Source data:
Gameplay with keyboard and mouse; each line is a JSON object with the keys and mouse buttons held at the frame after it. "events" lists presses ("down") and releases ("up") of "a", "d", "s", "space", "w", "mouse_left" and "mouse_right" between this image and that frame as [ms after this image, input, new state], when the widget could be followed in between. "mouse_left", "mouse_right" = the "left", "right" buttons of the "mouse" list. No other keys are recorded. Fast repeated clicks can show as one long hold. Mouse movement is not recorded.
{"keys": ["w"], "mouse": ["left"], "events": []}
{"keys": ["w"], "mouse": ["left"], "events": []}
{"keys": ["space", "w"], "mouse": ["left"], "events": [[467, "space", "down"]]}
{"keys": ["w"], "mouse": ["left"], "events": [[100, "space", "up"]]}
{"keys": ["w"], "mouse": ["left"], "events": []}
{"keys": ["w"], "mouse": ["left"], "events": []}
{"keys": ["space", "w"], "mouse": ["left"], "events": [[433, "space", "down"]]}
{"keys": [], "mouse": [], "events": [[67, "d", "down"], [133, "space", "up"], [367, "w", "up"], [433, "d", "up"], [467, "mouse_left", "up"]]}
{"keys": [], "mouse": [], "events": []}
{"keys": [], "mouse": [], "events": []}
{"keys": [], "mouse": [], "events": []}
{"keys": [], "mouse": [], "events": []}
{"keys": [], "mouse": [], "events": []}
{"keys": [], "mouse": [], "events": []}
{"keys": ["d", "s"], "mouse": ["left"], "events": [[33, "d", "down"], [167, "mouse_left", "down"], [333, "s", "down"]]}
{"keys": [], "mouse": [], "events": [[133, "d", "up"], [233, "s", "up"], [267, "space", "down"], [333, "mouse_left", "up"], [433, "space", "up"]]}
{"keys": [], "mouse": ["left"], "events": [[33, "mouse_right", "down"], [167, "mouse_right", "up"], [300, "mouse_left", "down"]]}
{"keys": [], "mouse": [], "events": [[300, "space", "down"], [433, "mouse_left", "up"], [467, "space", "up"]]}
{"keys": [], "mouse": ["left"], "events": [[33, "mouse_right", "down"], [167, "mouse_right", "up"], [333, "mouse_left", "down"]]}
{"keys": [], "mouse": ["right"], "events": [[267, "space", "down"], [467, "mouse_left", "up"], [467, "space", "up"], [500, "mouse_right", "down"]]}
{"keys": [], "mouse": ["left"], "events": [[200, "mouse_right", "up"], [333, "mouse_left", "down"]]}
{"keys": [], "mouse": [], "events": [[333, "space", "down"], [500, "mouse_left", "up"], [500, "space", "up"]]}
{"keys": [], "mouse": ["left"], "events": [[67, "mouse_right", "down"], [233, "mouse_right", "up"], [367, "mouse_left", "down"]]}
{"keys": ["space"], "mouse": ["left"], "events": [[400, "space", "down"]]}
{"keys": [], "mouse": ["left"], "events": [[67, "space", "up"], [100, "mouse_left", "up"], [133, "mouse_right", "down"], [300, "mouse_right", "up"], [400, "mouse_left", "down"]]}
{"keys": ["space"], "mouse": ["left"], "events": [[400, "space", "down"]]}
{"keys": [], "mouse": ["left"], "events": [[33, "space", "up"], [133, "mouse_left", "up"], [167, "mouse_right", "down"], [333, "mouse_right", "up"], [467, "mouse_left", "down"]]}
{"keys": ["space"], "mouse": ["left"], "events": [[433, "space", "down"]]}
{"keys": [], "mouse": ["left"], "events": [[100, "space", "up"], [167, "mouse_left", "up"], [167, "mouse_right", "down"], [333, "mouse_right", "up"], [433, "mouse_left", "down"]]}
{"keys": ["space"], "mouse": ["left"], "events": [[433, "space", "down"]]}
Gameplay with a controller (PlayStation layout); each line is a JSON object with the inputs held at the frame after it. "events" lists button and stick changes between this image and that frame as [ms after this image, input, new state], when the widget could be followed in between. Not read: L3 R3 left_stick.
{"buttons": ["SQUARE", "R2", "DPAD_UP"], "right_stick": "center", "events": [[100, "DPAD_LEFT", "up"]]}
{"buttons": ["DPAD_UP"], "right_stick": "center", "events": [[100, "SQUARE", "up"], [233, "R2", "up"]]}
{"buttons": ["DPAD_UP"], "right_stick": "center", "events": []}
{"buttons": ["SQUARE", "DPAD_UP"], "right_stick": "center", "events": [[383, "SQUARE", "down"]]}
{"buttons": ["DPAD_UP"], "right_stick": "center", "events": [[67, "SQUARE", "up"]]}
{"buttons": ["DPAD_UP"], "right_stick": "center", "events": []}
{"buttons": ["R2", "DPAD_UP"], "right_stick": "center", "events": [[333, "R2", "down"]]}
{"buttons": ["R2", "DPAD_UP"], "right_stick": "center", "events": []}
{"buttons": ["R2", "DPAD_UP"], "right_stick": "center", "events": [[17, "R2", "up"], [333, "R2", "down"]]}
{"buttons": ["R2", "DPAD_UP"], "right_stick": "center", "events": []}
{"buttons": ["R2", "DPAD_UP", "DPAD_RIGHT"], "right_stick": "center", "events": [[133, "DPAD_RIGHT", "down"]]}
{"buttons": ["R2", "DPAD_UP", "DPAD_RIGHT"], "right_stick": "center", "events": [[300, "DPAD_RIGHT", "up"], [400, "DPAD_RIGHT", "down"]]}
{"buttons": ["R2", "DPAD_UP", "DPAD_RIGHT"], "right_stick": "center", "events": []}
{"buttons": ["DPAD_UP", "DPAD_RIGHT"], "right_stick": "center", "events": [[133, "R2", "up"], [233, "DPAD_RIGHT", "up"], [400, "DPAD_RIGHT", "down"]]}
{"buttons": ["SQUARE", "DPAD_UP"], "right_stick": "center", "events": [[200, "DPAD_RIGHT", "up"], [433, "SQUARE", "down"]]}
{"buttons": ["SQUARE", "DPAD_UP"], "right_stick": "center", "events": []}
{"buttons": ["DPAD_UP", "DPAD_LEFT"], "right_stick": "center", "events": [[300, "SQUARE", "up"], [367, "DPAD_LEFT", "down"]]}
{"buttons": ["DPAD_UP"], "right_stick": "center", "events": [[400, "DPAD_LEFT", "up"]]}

Action item: Working from the entries above, find every line in which the word "between" occurs and copy it.

Written reply:
Gameplay with keyboard and mouse; each line is a JSON object with the keys and mouse buttons held at the frame after it. "events" lists presses ("down") and releases ("up") of "a", "d", "s", "space", "w", "mouse_left" and "mouse_right" between this image and that frame as [ms after this image, input, new state], when the widget could be followed in between. "mouse_left", "mouse_right" = the "left", "right" buttons of the "mouse" list. No other keys are recorded. Fast repeated clicks can show as one long hold. Mouse movement is not recorded.
Gameplay with a controller (PlayStation layout); each line is a JSON object with the inputs held at the frame after it. "events" lists button and stick changes between this image and that frame as [ms after this image, input, new state], when the widget could be followed in between. Not read: L3 R3 left_stick.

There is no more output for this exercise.